START SUPPLIED MATERIAL
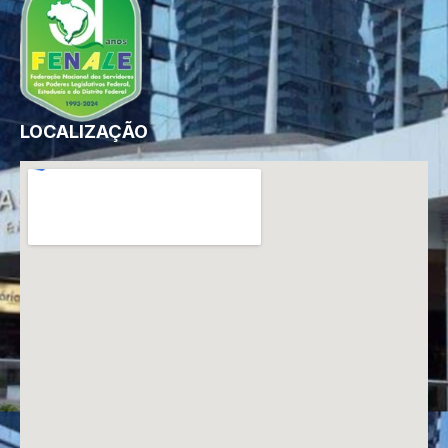
LOCALIZAÇÃO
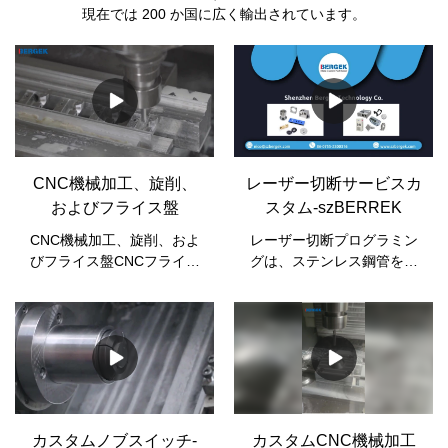
現在では 200 か国に広く輸出されています。
CNC機械加工、旋削、
レーザー切断サービスカ
およびフライス盤
スタム-szBERREK
CNC機械加工、旋削、およ
レーザー切断プログラミン
びフライス盤CNCフライス
グは、ステンレス鋼管を何
盤のプロトタイプと製造部
でも切断できます。完璧な
品CNCターンドプロトタイ
切断レーザーは、あらゆる
プと生産部品？
方向に向けることができま
す。コンピュータープログ
ラミングにより、レーザー
チューブ切断ツールの形状
に応じて迅速かつ柔軟に変
更でき、柔軟性が高くなり
カスタムノブスイッチ-
カスタムCNC機械加工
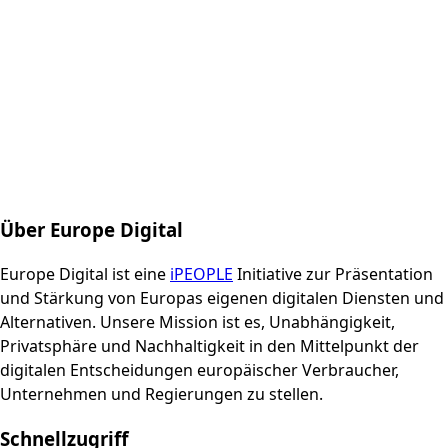
Über Europe Digital
Europe Digital ist eine
iPEOPLE
Initiative zur Präsentation
und Stärkung von Europas eigenen digitalen Diensten und
Alternativen. Unsere Mission ist es, Unabhängigkeit,
Privatsphäre und Nachhaltigkeit in den Mittelpunkt der
digitalen Entscheidungen europäischer Verbraucher,
Unternehmen und Regierungen zu stellen.
Schnellzugriff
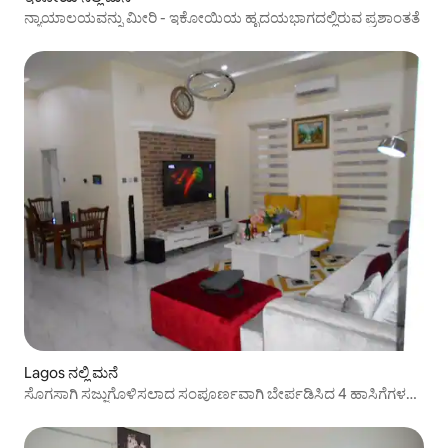
ನ್ಯಾಯಾಲಯವನ್ನು ಮೀರಿ - ಇಕೋಯಿಯ ಹೃದಯಭಾಗದಲ್ಲಿರುವ ಪ್ರಶಾಂತತೆ
Lagos ನಲ್ಲಿ ಮನೆ
ಸೊಗಸಾಗಿ ಸಜ್ಜುಗೊಳಿಸಲಾದ ಸಂಪೂರ್ಣವಾಗಿ ಬೇರ್ಪಡಿಸಿದ 4 ಹಾಸಿಗೆಗಳ
ಮನೆ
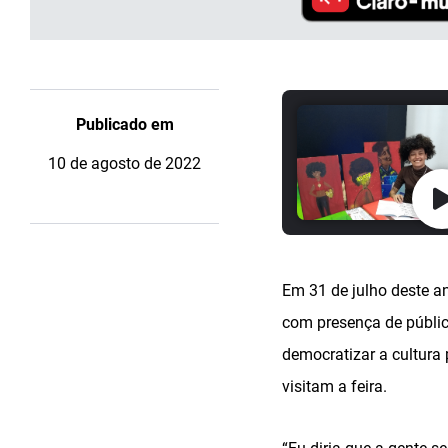
Publicado em
10 de agosto de 2022
Em 31 de julho deste a
com presença de público
democratizar a cultura
visitam a feira.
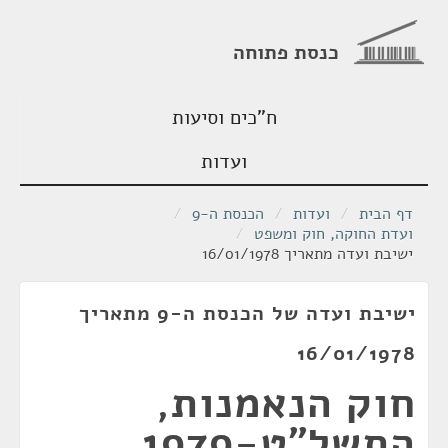
כנסת פתוחה
ח"כים וסיעות
ועדות
דף הבית
/
ועדות
/
הכנסת ה-9
/
ועדת החוקה, חוק ומשפט
/
ישיבת ועדה מתאריך 16/01/1978
ישיבת ועדה של הכנסת ה-9 מתאריך
16/01/1978
חוק הנאמנות,
התשל"ט-1979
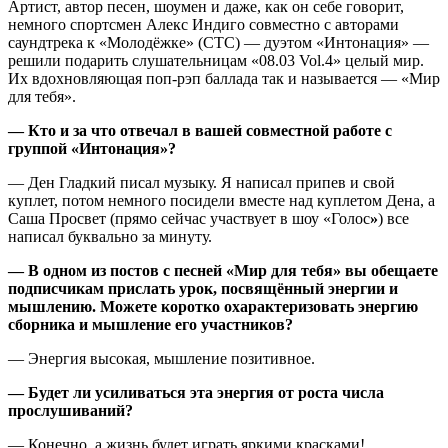
Артист, автор песен, шоумен и даже, как он себе говорит,
немного спортсмен Алекс Индиго совместно с авторами
саундтрека к «Молодёжке» (СТС) — дуэтом «Интонация» —
решили подарить слушательницам «08.03 Vol.4» целый мир.
Их вдохновляющая поп-рэп баллада так и называется — «Мир
для тебя».
— Кто и за что отвечал в вашей совместной работе с
группой «Интонация»?
— Ден Гладкий писал музыку. Я написал припев и свой
куплет, потом немного посидели вместе над куплетом Дена, а
Саша Просвет (прямо сейчас участвует в шоу «Голос
»
) все
написал буквально за минуту.
— В одном из постов с песней «Мир для тебя» вы обещаете
подписчикам прислать урок, посвящённый энергии и
мышлению. Можете коротко охарактеризовать энергию
сборника и мышление его участников?
— Энергия высокая, мышление позитивное.
— Будет ли
усиливаться
эта энергия от роста числа
прослушиваний?
— Конечно, а жизнь будет играть яркими красками!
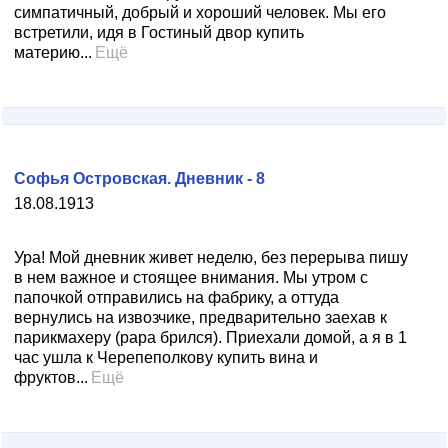
симпатичный, добрый и хороший человек. Мы его
встретили, идя в Гостиный двор купить
материю...
Ещё
Софья Островская. Дневник - 8
18.08.1913
Ура! Мой дневник живет неделю, без перерыва пишу
в нем важное и стоящее внимания. Мы утром с
папочкой отправились на фабрику, а оттуда
вернулись на извозчике, предварительно заехав к
парикмахеру (рара брился). Приехали домой, а я в 1
час ушла к Черепеполкову купить вина и
фруктов...
Ещё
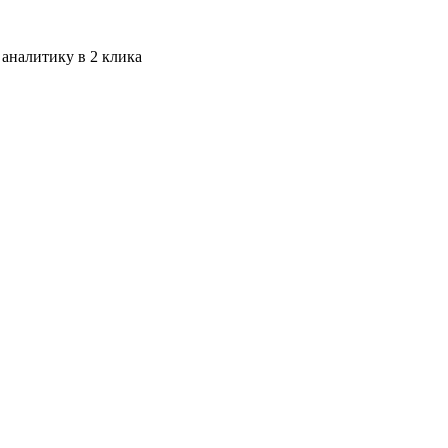
 аналитику в 2 клика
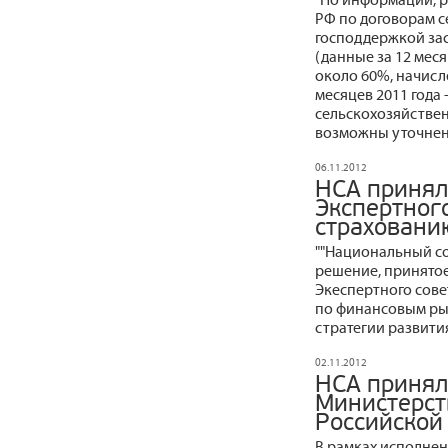
РФ по договорам с
господдержкой зас
(данные за 12 месяц
около 60%, начисле
месяцев 2011 года 
сельскохозяйствен
возможны уточнен
06.11.2012
НСА принял
Экспертног
страховани
""Национальный с
решение, принятое
Экеспертного сов
по финансовым ры
стратегии развития
02.11.2012
НСА принял
Министерст
Российской
В рамках исполнен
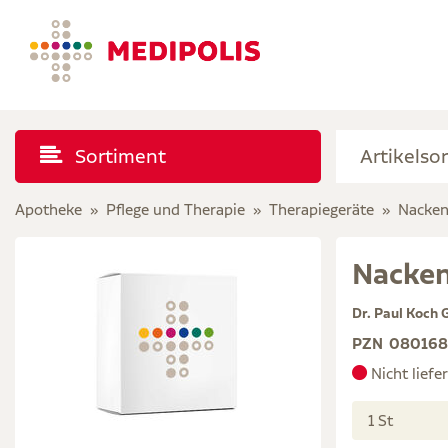
Sortiment
Apotheke
Pflege und Therapie
Therapiegeräte
Nacken
Nacken
Dr. Paul Koch
PZN
08016
Nicht liefe
1 St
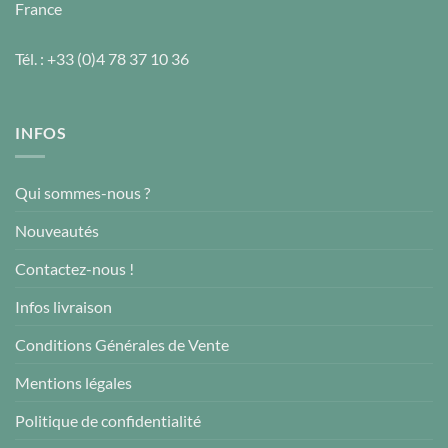
France
Tél. :
+33 (0)4 78 37 10 36
INFOS
Qui sommes-nous ?
Nouveautés
Contactez-nous !
Infos livraison
Conditions Générales de Vente
Mentions légales
Politique de confidentialité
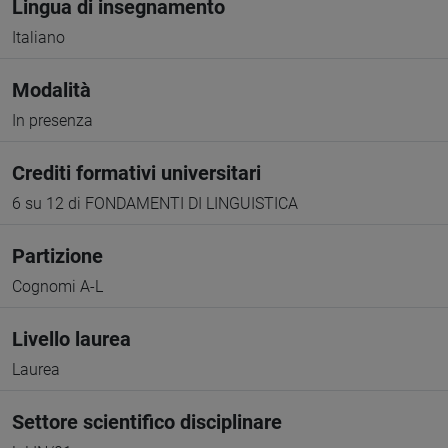
Lingua di insegnamento
Italiano
Modalità
In presenza
Crediti formativi universitari
6 su 12 di FONDAMENTI DI LINGUISTICA
Partizione
Cognomi A-L
Livello laurea
Laurea
Settore scientifico disciplinare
END SUPPLIED MATERIAL
- [WHAT YOU HAVE TO DO]:
Copy the text read from all of the records above, keeping every line as it appears and leaving the pictures out of your answer.

- [COMPLETED TASK]:
LOCALIZAÇÃO
現在では 200 か国に広く輸出されています。
CNC機械加工、旋削、
レーザー切断サービスカ
およびフライス盤
スタム-szBERREK
CNC機械加工、旋削、およ
レーザー切断プログラミン
びフライス盤CNCフライス
グは、ステンレス鋼管を何
盤のプロトタイプと製造部
でも切断できます。完璧な
品CNCターンドプロトタイ
切断レーザーは、あらゆる
プと生産部品？
方向に向けることができま
す。コンピュータープログ
ラミングにより、レーザー
チューブ切断ツールの形状
に応じて迅速かつ柔軟に変
更でき、柔軟性が高くなり
カスタムノブスイッチ-
カスタムCNC機械加工
Über Europe Digital
Europe Digital ist eine
iPEOPLE
Initiative zur Präsentation
und Stärkung von Europas eigenen digitalen Diensten und
Alternativen. Unsere Mission ist es, Unabhängigkeit,
Privatsphäre und Nachhaltigkeit in den Mittelpunkt der
digitalen Entscheidungen europäischer Verbraucher,
Unternehmen und Regierungen zu stellen.
Schnellzugriff
ನ್ಯಾಯಾಲಯವನ್ನು ಮೀರಿ - ಇಕೋಯಿಯ ಹೃದಯಭಾಗದಲ್ಲಿರುವ ಪ್ರಶಾಂತತೆ
Lagos ನಲ್ಲಿ ಮನೆ
ಸೊಗಸಾಗಿ ಸಜ್ಜುಗೊಳಿಸಲಾದ ಸಂಪೂರ್ಣವಾಗಿ ಬೇರ್ಪಡಿಸಿದ 4 ಹಾಸಿಗೆಗಳ
ಮನೆ
Publicado em
10 de agosto de 2022
Em 31 de julho deste a
com presença de público
democratizar a cultura
visitam a feira.
כנסת פתוחה
ח"כים וסיעות
ועדות
דף הבית
/
ועדות
/
הכנסת ה-9
/
ועדת החוקה, חוק ומשפט
/
ישיבת ועדה מתאריך 16/01/1978
ישיבת ועדה של הכנסת ה-9 מתאריך
16/01/1978
חוק הנאמנות,
התשל"ט-1979
Артист, автор песен, шоумен и даже, как он себе говорит,
немного спортсмен Алекс Индиго совместно с авторами
саундтрека к «Молодёжке» (СТС) — дуэтом «Интонация» —
решили подарить слушательницам «08.03 Vol.4» целый мир.
Их вдохновляющая поп-рэп баллада так и называется — «Мир
для тебя».
— Кто и за что отвечал в вашей совместной работе с
группой «Интонация»?
— Ден Гладкий писал музыку. Я написал припев и свой
куплет, потом немного посидели вместе над куплетом Дена, а
Саша Просвет (прямо сейчас участвует в шоу «Голос
»
) все
написал буквально за минуту.
— В одном из постов с песней «Мир для тебя» вы обещаете
подписчикам прислать урок, посвящённый энергии и
мышлению. Можете коротко охарактеризовать энергию
сборника и мышление его участников?
— Энергия высокая, мышление позитивное.
— Будет ли
усиливаться
эта энергия от роста числа
прослушиваний?
— Конечно, а жизнь будет играть яркими красками!
симпатичный, добрый и хороший человек. Мы его
встретили, идя в Гостиный двор купить
материю...
Ещё
Софья Островская. Дневник - 8
18.08.1913
Ура! Мой дневник живет неделю, без перерыва пишу
в нем важное и стоящее внимания. Мы утром с
папочкой отправились на фабрику, а оттуда
вернулись на извозчике, предварительно заехав к
парикмахеру (рара брился). Приехали домой, а я в 1
час ушла к Черепеполкову купить вина и
фруктов...
Ещё
 аналитику в 2 клика
РФ по договорам с
господдержкой зас
(данные за 12 месяц
около 60%, начисле
месяцев 2011 года 
сельскохозяйствен
возможны уточнен
06.11.2012
НСА принял
Экспертног
страховани
""Национальный с
решение, принятое
Экеспертного сов
по финансовым ры
стратегии развития
02.11.2012
НСА принял
Министерст
Российской
В рамках исполнен
Sortiment
Apotheke
Pflege und Therapie
Therapiegeräte
Nacken
Nacken
Dr. Paul Koch
PZN
08016
Nicht liefe
1 St
France
Tél. :
+33 (0)4 78 37 10 36
INFOS
Qui sommes-nous ?
Nouveautés
Contactez-nous !
Infos livraison
Conditions Générales de Vente
Mentions légales
Politique de confidentialité
Lingua di insegnamento
Italiano
Modalità
In presenza
Crediti formativi universitari
6 su 12 di FONDAMENTI DI LINGUISTICA
Partizione
Cognomi A-L
Livello laurea
Laurea
Settore scientifico disciplinare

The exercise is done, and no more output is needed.